START Data below
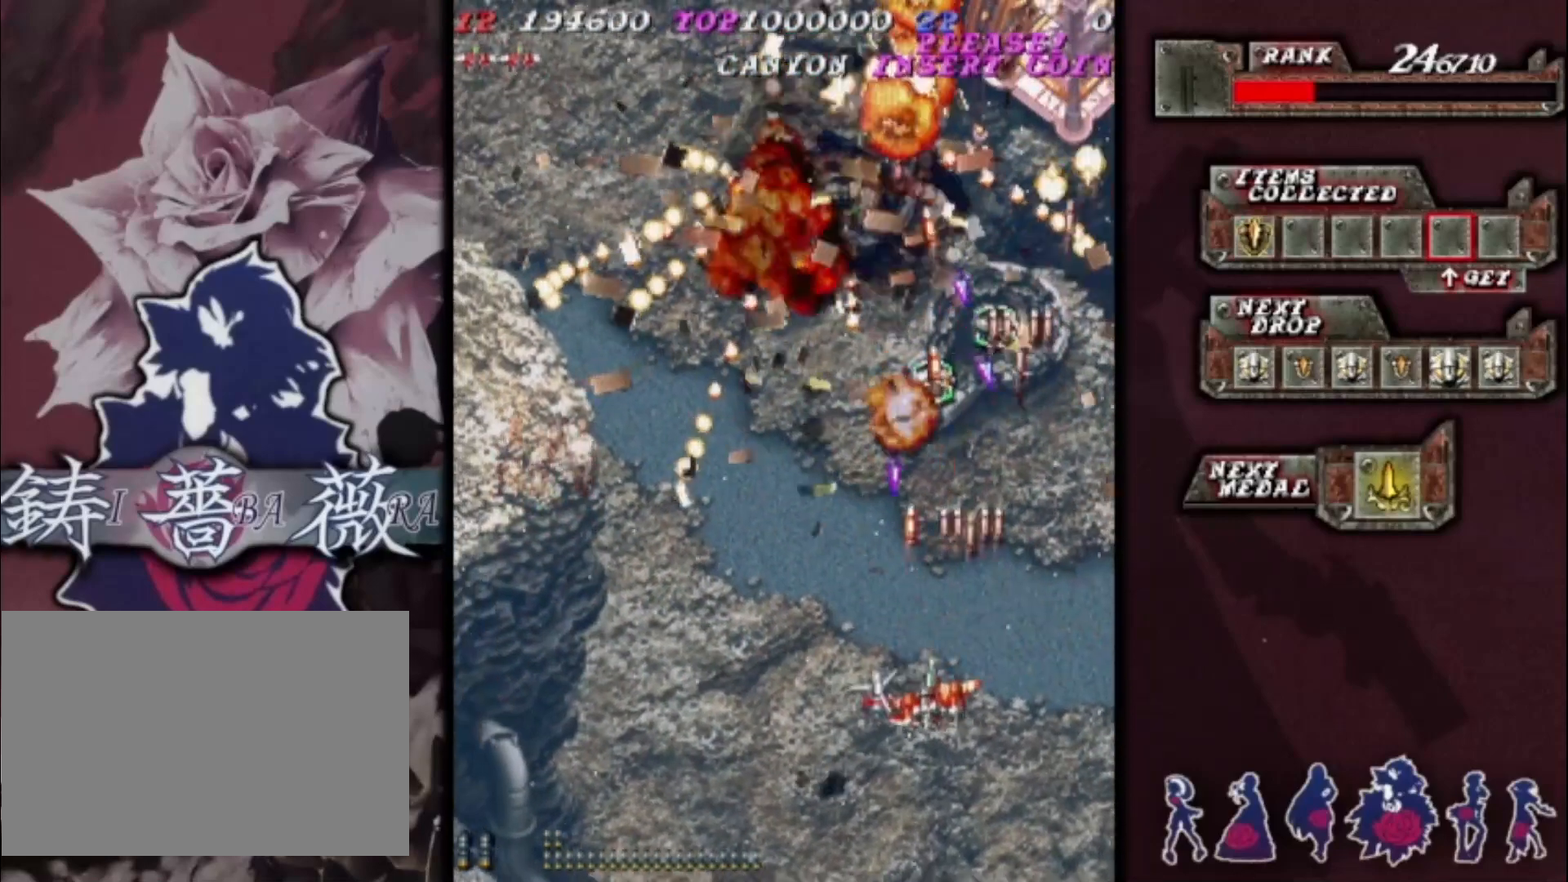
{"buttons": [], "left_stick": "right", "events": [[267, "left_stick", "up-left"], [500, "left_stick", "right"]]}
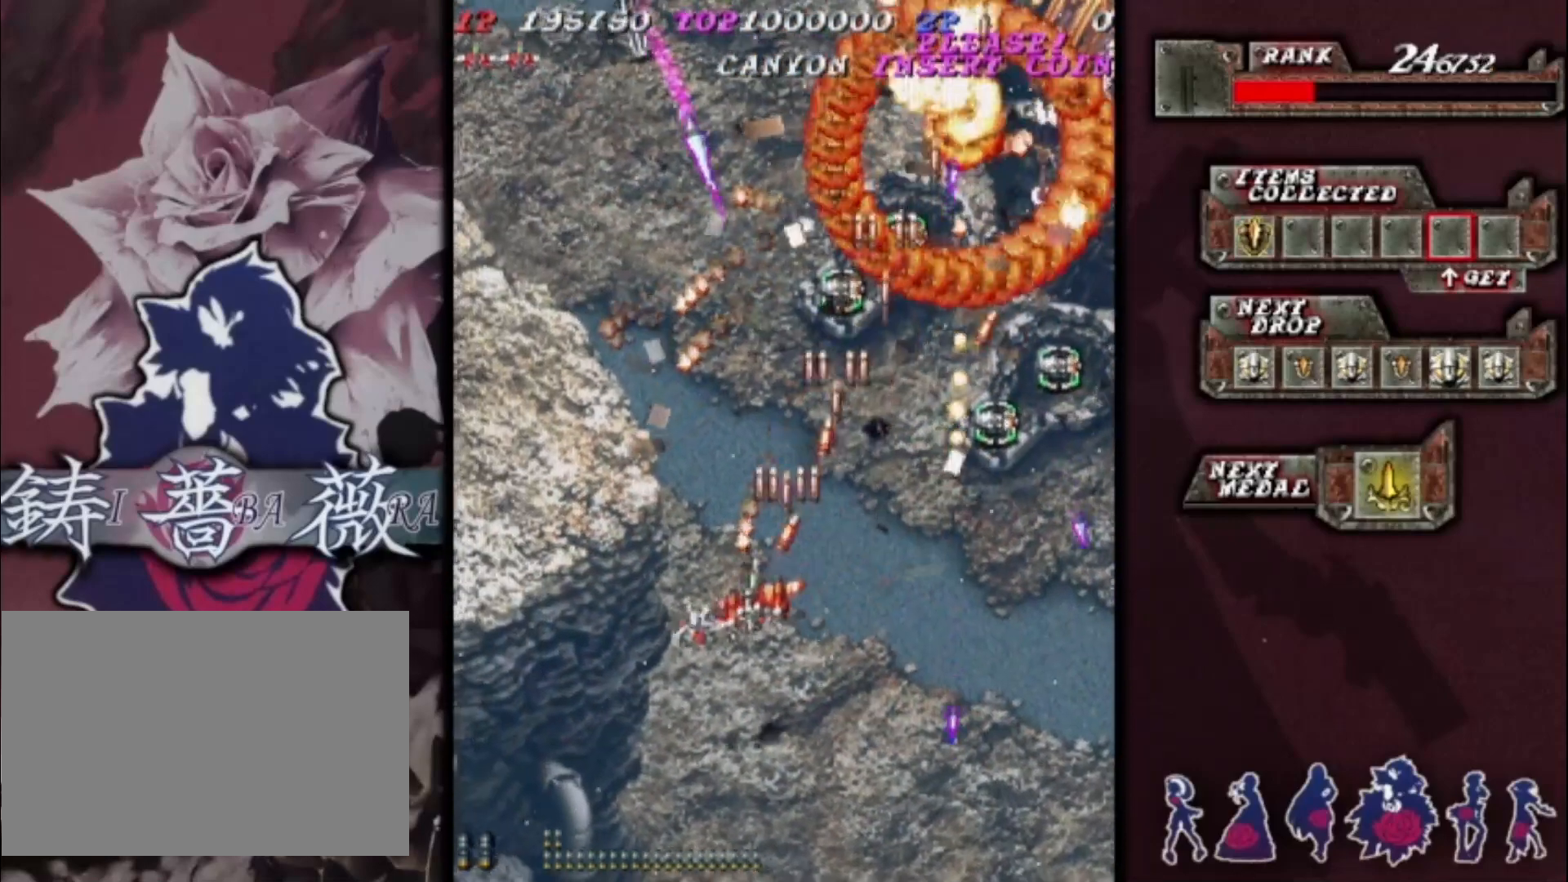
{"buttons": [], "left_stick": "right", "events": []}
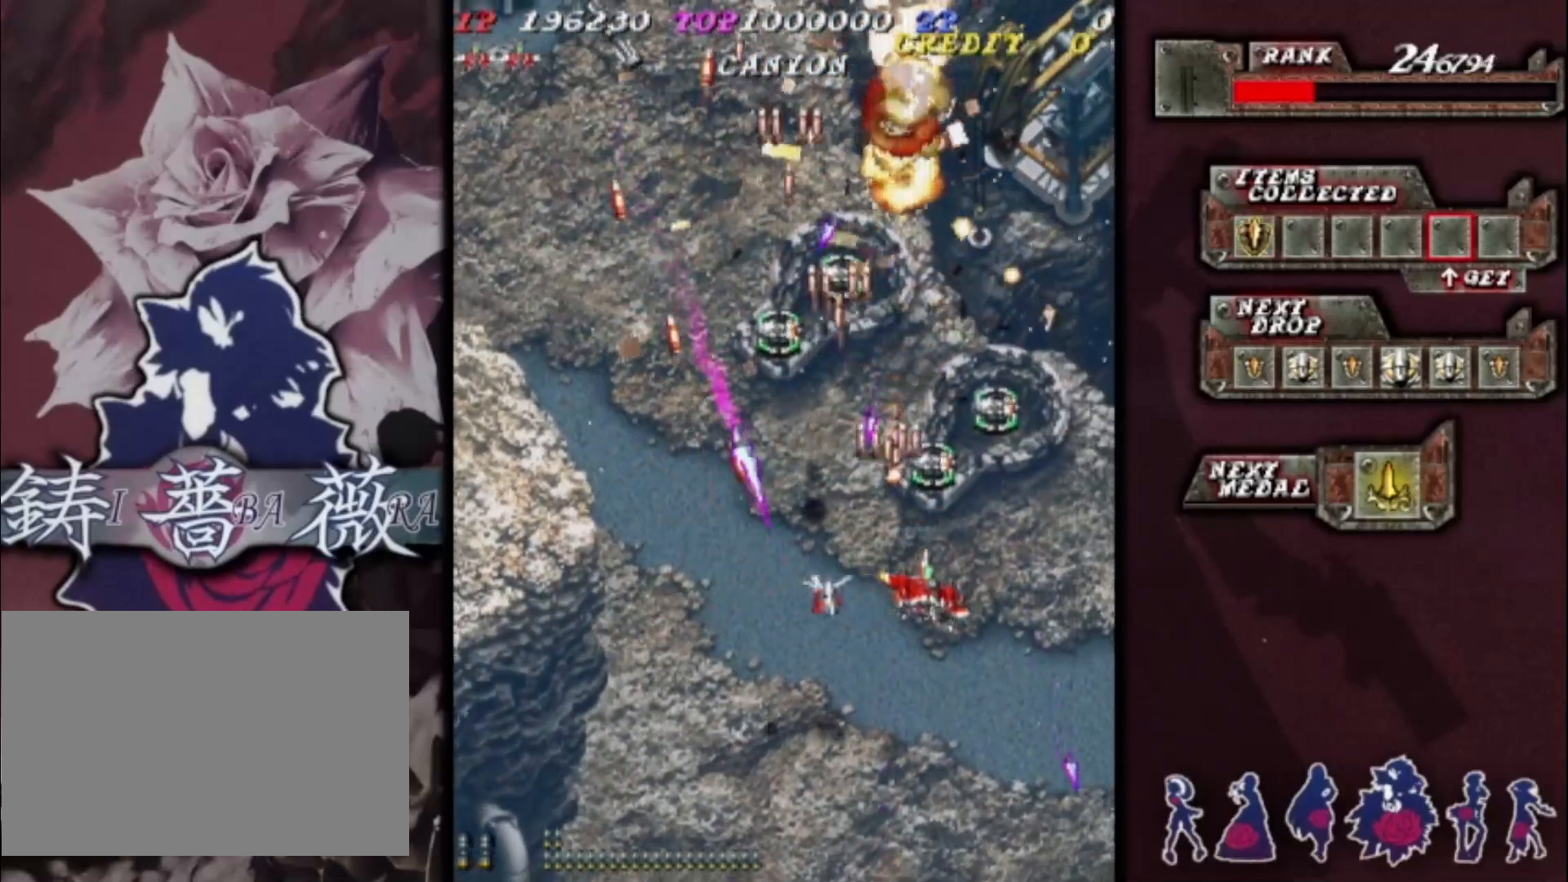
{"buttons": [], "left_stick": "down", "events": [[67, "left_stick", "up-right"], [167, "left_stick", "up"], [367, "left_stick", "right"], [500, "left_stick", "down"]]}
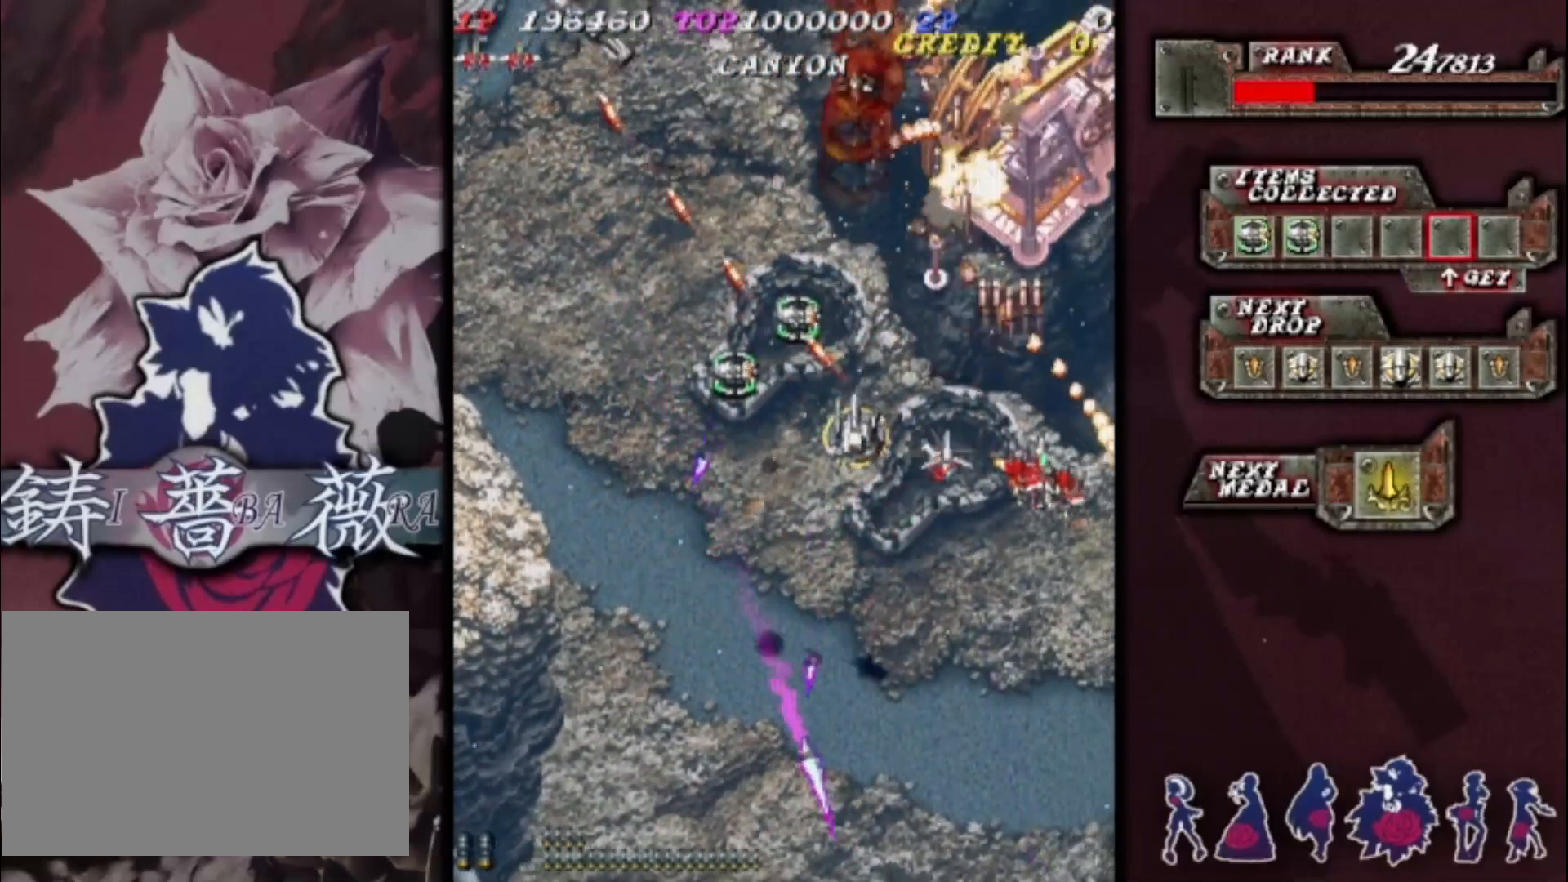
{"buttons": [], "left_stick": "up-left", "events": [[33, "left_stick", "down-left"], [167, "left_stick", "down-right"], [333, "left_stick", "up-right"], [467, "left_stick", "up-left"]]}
END Data below
Your assignment
The answer should be one number, the count of lines above that contain "down".

Task solution
2